RICHLAND, Wash. – A proposed advanced nuclear reactor at the Hanford site is arouse opposition local tribes.
Confederate tribes on the Umatilla Indian Reservation sent a letter to the US Department of Energy saying they did not support X-energy’s small modular reactor proposal.
Mason Murphy, head of the energy and environmental science program for the tribes, said the Hanford nuclear reserve near the Columbia River is partly on land ceded to the tribes under the 1855 treaty.
âFor this reason, we predict that small modular nuclear reactors may impact all of the following resources: in particular, state and federally listed plants and wildlife; big game habitat; [and] historic properties of religious and cultural significance as defined in the National Historic Preservation Act, âsaid Murphy.
X-energy’s proposal involves cutting-edge nuclear reactor technology, which could produce more than 300 megawatts of power. The Department of Energy has given the company upfront funding of $ 80 million in 2020. The company said the reactors are based on safe, clean and affordable technology.
The Hanford nuclear site was chosen during World War II to produce much of the country’s plutonium for 40 years. It also meant a lot of garbage, which is a concern for the tribes.

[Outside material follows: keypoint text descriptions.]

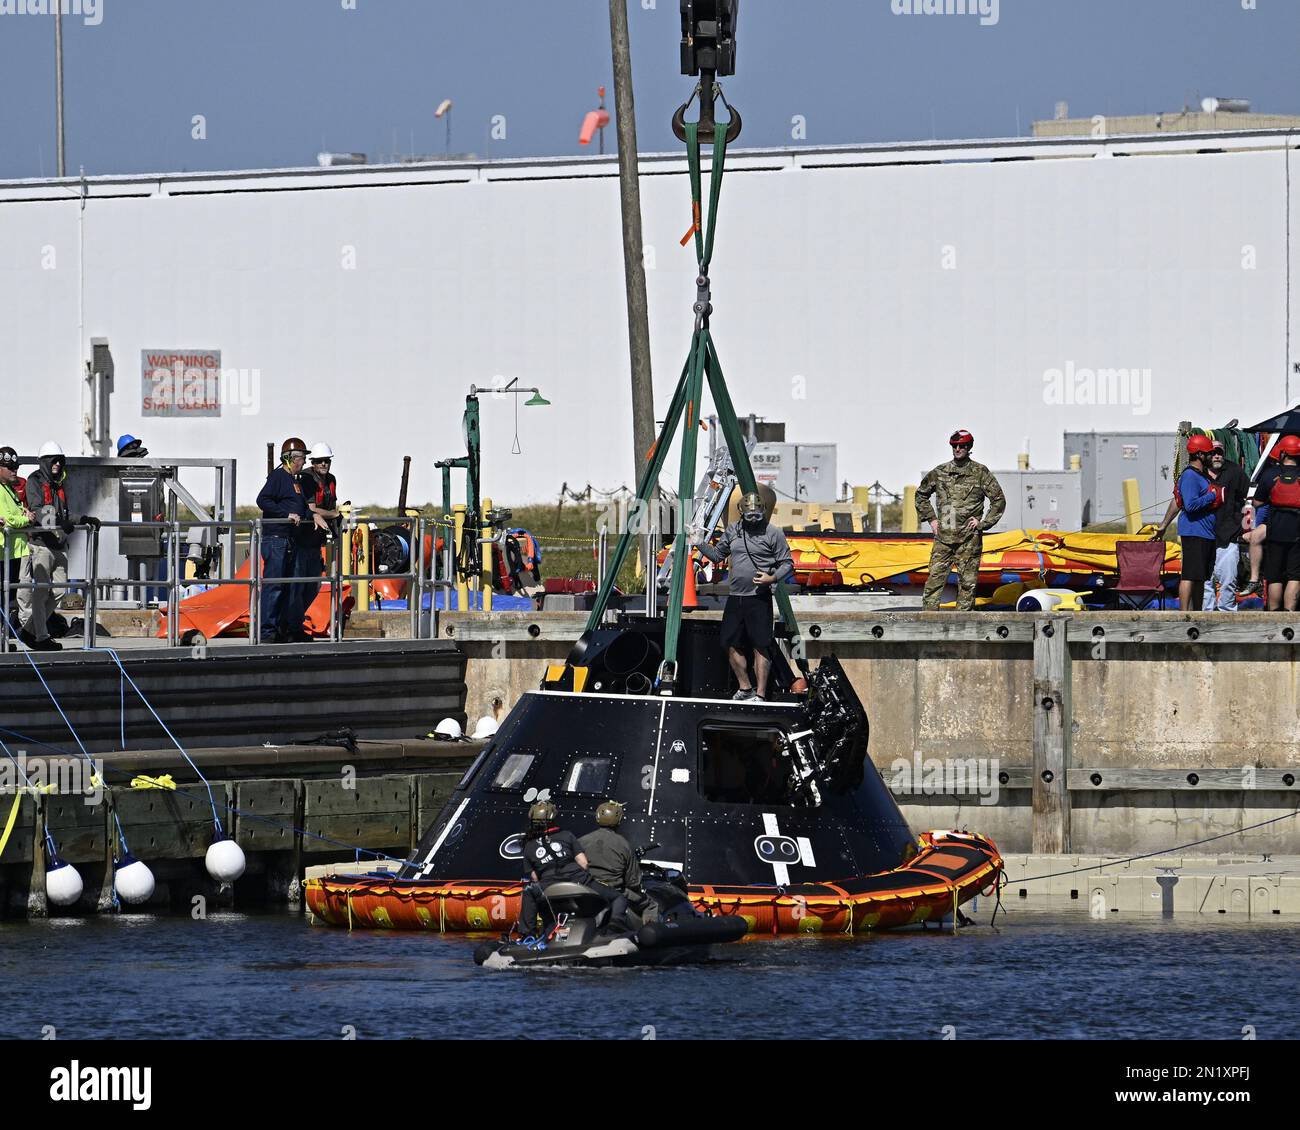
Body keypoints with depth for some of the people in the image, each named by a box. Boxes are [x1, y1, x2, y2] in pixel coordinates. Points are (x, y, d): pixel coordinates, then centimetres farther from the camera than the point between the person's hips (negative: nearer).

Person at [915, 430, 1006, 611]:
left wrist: (983, 523, -3)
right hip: (943, 536, 2)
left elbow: (999, 500, 3)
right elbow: (921, 494, 23)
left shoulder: (980, 473, 1)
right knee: (935, 579, -4)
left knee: (967, 582, 1)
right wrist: (930, 519, 12)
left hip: (968, 538, -2)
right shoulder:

Murphy argued that there was no solution for the long-term storage of nuclear waste, some of which has a half-life of 15 million years. He is worried about what will happen if nuclear projects continue to be built there.
“To me, that would indicate that they are likely to continue to develop this nuclear mission, and those resources may never be available, if that is the case,” Murphy argued.
Murphy noted that the Department of Energy is committed to pursuing environmental justice and should consider what that means in this situation.
âSome of these larger clean-up sites like the Hanford site represent some of the biggest sites of environmental injustice,â said Murphy. “I think we really need to make sure that this is taken into account when we start to implement some of these technologies.”
In 2007, the Tribal Board of Directors adopted a policy that there should be no new nuclear power generation at the Hanford site without government-to-government consultation. Murphy added that the Department of Energy has agreed to meet but has yet to set a date.